Mutual dependence behind hierarchical organizations
How can these rather broad assertions be transformed into a theory of governance that yields nontrivial and falsifiable implications? Williamson’s key insight is that the value of conflict resolution depends on two main factors. First, there is no point in being able to resolve conflicts that never arise. If it is easy and cheap to regulate future transactions through a contract, there is little need for a firm. Thus, there will not arise firms unless there are limitations to contracting. Second, there is no reason to be able to resolve conflicts if disagreement is costless. If both the seller and the buyer can easily find other suitable trading partners, the firm is again superfluous.
In other words, Williamson expects hierarchical organizations to emerge when transactions are complex or non-standard, and when parties are mutually dependent.
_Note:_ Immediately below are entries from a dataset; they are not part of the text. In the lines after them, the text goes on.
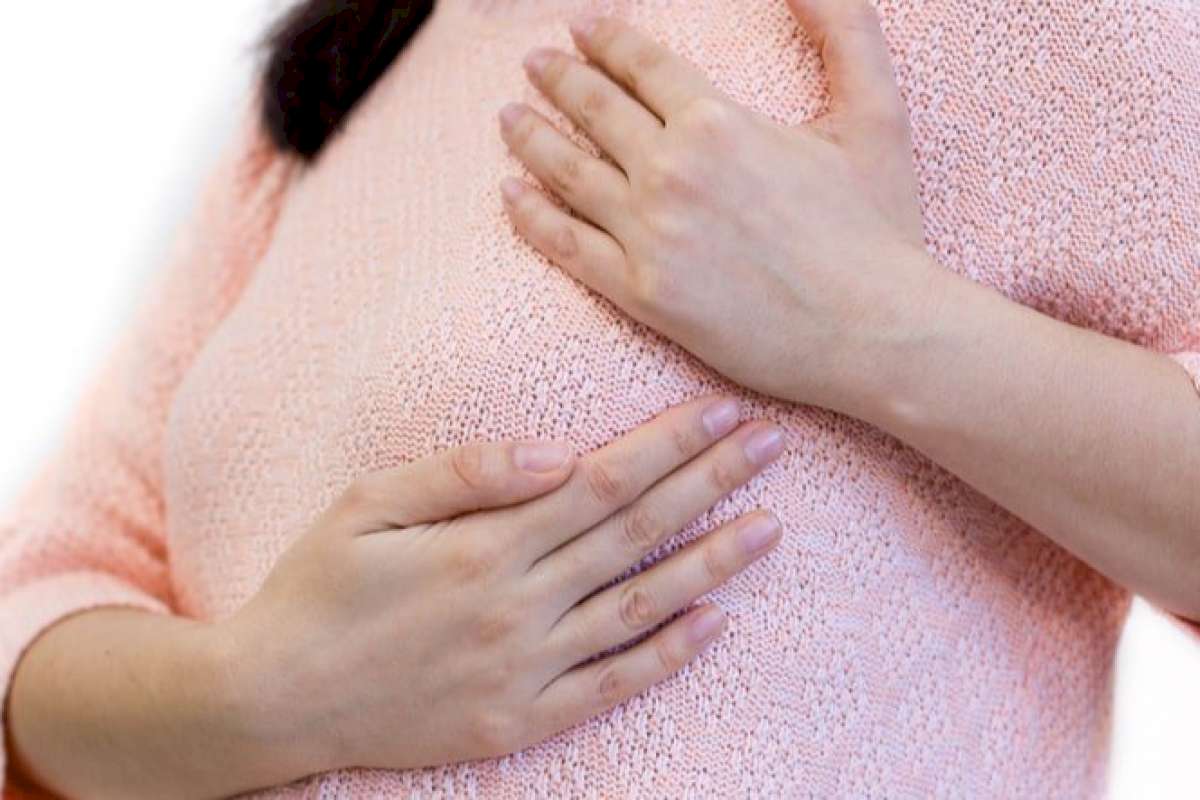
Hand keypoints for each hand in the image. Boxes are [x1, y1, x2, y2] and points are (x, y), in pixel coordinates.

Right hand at [218, 396, 784, 773]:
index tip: (724, 412)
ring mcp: (527, 669)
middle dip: (711, 482)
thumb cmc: (317, 587)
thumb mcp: (368, 505)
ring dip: (713, 563)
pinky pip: (613, 685)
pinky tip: (718, 624)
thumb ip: (466, 473)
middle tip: (772, 443)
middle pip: (638, 532)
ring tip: (771, 526)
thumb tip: (557, 449)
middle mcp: (520, 606)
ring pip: (642, 606)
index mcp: (485, 546)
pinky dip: (669, 655)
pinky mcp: (523, 719)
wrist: (274, 699)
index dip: (671, 444)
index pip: (604, 481)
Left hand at [498, 1, 942, 416]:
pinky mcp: (640, 293)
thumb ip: (845, 29)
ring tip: (509, 117)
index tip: (582, 30)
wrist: (872, 334)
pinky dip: (531, 215)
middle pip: (594, 109)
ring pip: (568, 172)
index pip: (643, 66)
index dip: (607, 42)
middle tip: (535, 63)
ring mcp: (649, 234)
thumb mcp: (877, 114)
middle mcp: (671, 171)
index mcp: (718, 122)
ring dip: (531, 136)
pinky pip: (567, 246)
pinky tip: (511, 194)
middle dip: (558, 77)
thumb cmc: (878, 230)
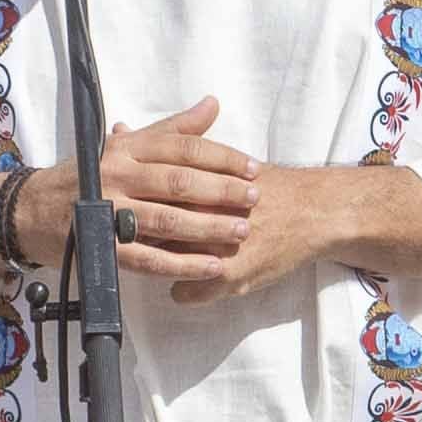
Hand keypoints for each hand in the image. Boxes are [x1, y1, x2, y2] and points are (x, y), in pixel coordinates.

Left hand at [103, 95, 345, 300]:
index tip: (111, 204)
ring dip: (154, 265)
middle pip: (148, 230)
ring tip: (158, 260)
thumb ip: (166, 144)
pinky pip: (186, 293)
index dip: (122, 201)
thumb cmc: (262, 184)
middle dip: (131, 235)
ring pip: (162, 265)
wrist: (311, 210)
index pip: (139, 196)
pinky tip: (185, 286)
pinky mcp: (225, 276)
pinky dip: (184, 291)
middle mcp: (197, 215)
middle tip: (126, 234)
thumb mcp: (212, 156)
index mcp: (190, 185)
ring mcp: (210, 248)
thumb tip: (119, 129)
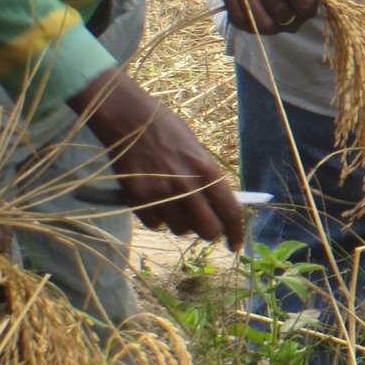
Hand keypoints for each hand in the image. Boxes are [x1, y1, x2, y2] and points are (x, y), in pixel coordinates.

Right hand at [77, 69, 245, 249]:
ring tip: (175, 202)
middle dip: (209, 232)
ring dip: (182, 223)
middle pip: (207, 230)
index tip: (236, 245)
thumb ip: (208, 179)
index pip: (230, 212)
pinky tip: (155, 200)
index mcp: (207, 171)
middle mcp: (187, 186)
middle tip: (204, 225)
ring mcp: (161, 194)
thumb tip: (219, 207)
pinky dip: (158, 217)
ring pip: (180, 229)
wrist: (129, 120)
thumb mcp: (198, 150)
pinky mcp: (137, 199)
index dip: (236, 233)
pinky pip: (155, 224)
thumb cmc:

Perhaps the most typical case of mutual dependence is that parties have assets, either physical assets or knowledge, which are only valuable inside a relationship.
Let us see whether this theory can explain the boundaries of firms in the energy market described above. The value of a coal mine in case the owner cannot agree on the terms of trade with a nearby power plant depends on the distance to the second-nearest buyer of coal, which is usually another power plant. Likewise, the value of a coal-burning power plant in case it cannot trade with the nearby coal mine depends on the distance to the second nearest mine. The larger the distances, the greater is the mutual dependence, and – according to the theory – the more likely the mine and the plant are vertically integrated. This is precisely what is observed. When there are other nearby mines and power plants, firms are typically incorporated separately and trade under relatively short and simple contracts. As the distance to alternative trading partners increases, contract duration and complexity also increase. According to one of the studies, a coal-burning power plant that is located next to a coal mine is about six times more likely to be fully integrated than is any other coal-burning power plant.
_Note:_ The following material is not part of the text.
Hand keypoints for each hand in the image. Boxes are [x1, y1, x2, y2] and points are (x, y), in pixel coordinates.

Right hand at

Williamson’s theory of the firm has been tested extensively in many other industries too, and the empirical support is strong. Activities are more likely to be organized inside firms when transactions are complex and assets are relationship-specific. Moreover, Williamson’s general framework has proven productive in analyzing all sorts of incomplete contracts, ranging from implicit contracts between household members to financial contracts between entrepreneurs and investors.
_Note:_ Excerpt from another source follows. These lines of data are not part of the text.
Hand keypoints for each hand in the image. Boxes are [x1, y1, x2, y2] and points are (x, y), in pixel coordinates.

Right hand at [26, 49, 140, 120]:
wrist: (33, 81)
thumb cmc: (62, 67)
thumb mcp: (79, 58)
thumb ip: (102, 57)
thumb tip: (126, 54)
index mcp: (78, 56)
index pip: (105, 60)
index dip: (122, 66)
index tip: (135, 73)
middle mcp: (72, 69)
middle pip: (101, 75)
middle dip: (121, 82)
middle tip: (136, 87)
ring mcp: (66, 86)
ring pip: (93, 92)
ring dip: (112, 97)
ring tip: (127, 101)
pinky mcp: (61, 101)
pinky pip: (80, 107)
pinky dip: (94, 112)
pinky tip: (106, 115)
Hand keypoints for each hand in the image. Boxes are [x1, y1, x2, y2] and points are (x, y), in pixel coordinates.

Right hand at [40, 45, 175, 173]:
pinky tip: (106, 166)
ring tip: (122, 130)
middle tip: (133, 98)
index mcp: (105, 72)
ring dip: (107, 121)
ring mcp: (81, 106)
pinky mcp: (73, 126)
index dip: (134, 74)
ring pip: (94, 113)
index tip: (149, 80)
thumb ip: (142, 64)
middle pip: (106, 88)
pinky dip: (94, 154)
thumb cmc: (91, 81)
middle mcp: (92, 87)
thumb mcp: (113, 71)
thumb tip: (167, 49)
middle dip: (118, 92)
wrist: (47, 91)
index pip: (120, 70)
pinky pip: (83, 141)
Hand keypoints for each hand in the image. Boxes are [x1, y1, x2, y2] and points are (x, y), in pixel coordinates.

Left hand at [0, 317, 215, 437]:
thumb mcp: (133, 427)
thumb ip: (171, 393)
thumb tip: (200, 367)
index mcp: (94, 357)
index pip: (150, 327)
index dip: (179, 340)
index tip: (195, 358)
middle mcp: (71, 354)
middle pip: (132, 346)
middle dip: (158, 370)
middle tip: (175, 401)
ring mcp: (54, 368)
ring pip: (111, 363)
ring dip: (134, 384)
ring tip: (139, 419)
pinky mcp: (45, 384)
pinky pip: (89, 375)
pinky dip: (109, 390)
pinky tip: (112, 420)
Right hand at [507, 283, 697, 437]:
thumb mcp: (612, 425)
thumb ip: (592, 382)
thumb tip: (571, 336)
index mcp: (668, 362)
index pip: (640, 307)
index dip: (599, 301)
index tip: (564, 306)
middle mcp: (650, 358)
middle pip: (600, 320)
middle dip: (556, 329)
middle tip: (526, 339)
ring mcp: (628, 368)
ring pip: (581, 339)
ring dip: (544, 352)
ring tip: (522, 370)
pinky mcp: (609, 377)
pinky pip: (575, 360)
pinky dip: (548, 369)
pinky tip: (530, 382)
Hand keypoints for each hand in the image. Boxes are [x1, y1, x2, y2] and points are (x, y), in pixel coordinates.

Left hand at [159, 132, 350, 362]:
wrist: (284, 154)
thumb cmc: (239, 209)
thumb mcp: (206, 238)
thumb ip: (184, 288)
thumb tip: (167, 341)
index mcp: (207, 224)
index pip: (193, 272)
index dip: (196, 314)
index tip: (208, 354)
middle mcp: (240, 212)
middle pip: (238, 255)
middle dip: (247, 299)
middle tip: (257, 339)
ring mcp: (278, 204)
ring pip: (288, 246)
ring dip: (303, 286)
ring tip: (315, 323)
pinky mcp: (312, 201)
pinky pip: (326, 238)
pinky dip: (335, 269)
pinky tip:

According to Williamson’s theory, large private corporations exist primarily because they are efficient. They are established because they make owners, workers, suppliers, and customers better off than they would be under alternative institutional arrangements. When corporations fail to deliver efficiency gains, their existence will be called in question.
Large corporations may of course abuse their power. They may for instance participate in undesirable political lobbying and exhibit anticompetitive behavior. However, according to Williamson’s analysis, it is advisable to regulate such behavior directly rather than through policies that limit the size of corporations.